Dataset entries:

_ _ _ _ _

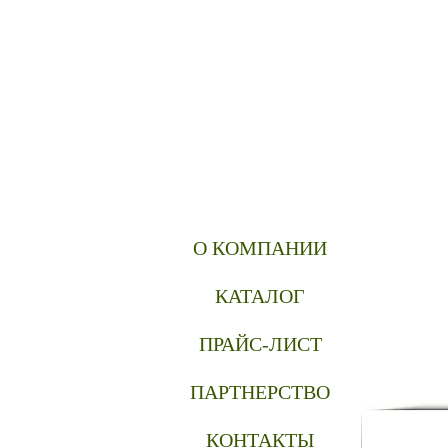
О КОМПАНИИ
КАТАЛОГ
ПРАЙС-ЛИСТ
ПАРТНЕРСТВО
КОНТАКТЫ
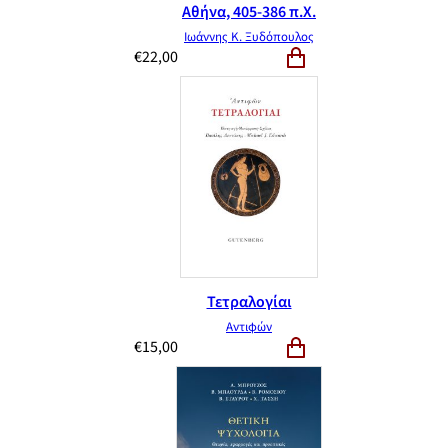
Αθήνα, 405-386 π.Χ.
Ιωάννης Κ. Ξυδόπουλος
€
22,00
Τετραλογίαι
Αντιφών
€
15,00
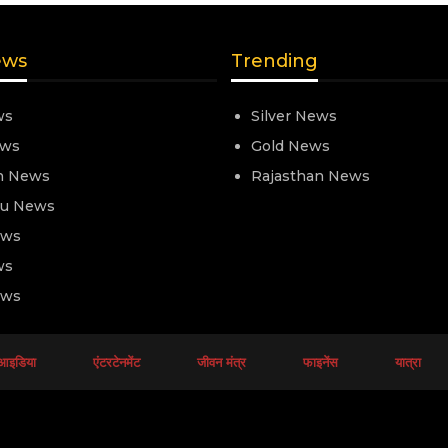
ews
Trending
ws
Silver News
ews
Gold News
n News
Rajasthan News
nu News
ews
ws
ews
आइडिया
एंटरटेनमेंट
जीवन मंत्र
फाइनेंस
यात्रा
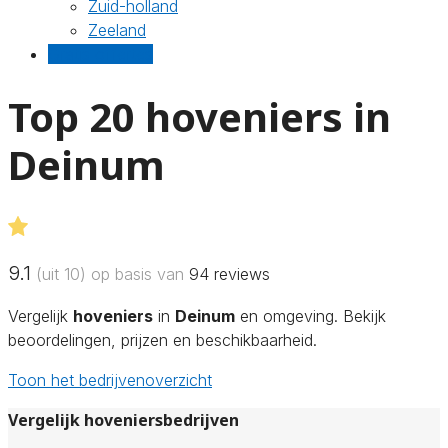
Zuid-holland
Zeeland
Gratis offertes
Top 20 hoveniers in
Deinum
9.1
(uit 10) op basis van
94
reviews
Vergelijk
hoveniers
in
Deinum
en omgeving. Bekijk
beoordelingen, prijzen en beschikbaarheid.
Toon het bedrijvenoverzicht
Vergelijk hoveniersbedrijven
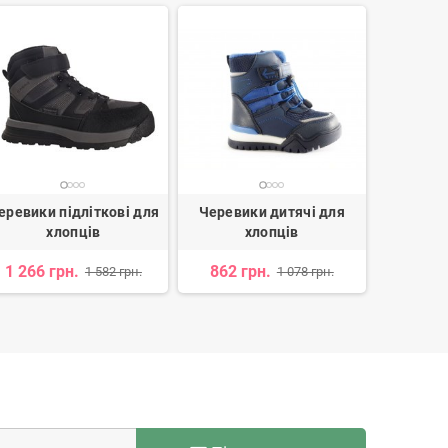
еревики підліткові для
Черевики дитячі для
Черевики
хлопців
хлопців
1 266 грн.
862 грн.
1 
1 582 грн.
1 078 грн.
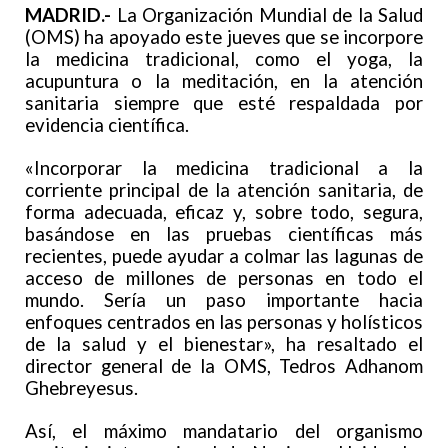
MADRID.-
La Organización Mundial de la Salud
(OMS) ha apoyado este jueves que se incorpore
la medicina tradicional, como el yoga, la
acupuntura o la meditación, en la atención
sanitaria siempre que esté respaldada por
evidencia científica.
«Incorporar la medicina tradicional a la
corriente principal de la atención sanitaria, de
forma adecuada, eficaz y, sobre todo, segura,
basándose en las pruebas científicas más
recientes, puede ayudar a colmar las lagunas de
acceso de millones de personas en todo el
mundo. Sería un paso importante hacia
enfoques centrados en las personas y holísticos
de la salud y el bienestar», ha resaltado el
director general de la OMS, Tedros Adhanom
Ghebreyesus.
Así, el máximo mandatario del organismo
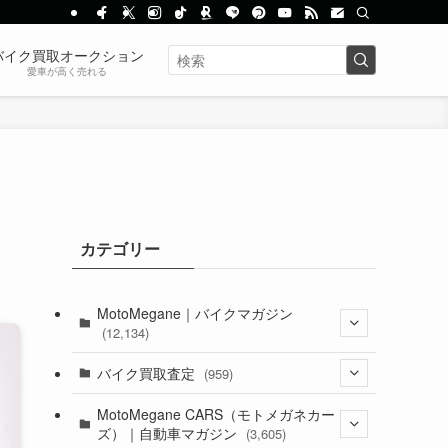
バイク買取オークション
愛車が高く売れる
カテゴリー
MotoMegane｜バイクマガジン
(12,134)
(1,384)
バイク買取査定
(959)
(44)
(352)
MotoMegane CARS（モトメガネカー
ズ）｜自動車マガジン
(3,605)
(1,242)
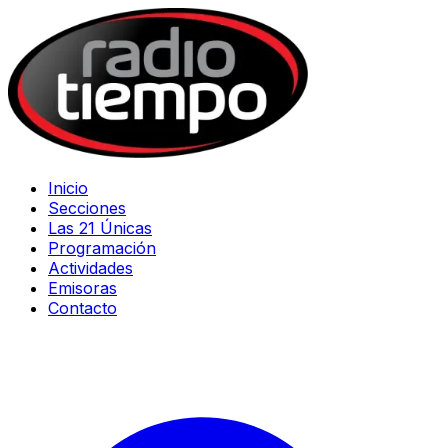
Inicio
Secciones
Las 21 Únicas
Programación
Actividades
Emisoras
Contacto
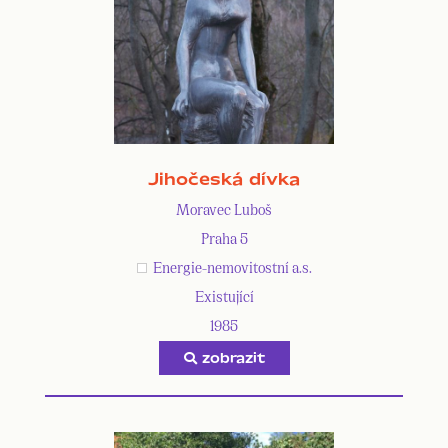
Jihočeská dívka
Moravec Luboš
Praha 5
Energie-nemovitostní a.s.
Existující
1985
zobrazit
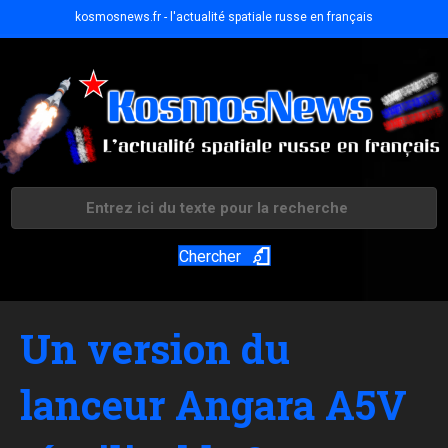
kosmosnews.fr - l'actualité spatiale russe en français
Chercher
Un version du
lanceur Angara A5V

_ _ _ _ _

Directive: Show each line from the entries above that contains the word "atención".

Task output:
acupuntura o la meditación, en la atención
corriente principal de la atención sanitaria, de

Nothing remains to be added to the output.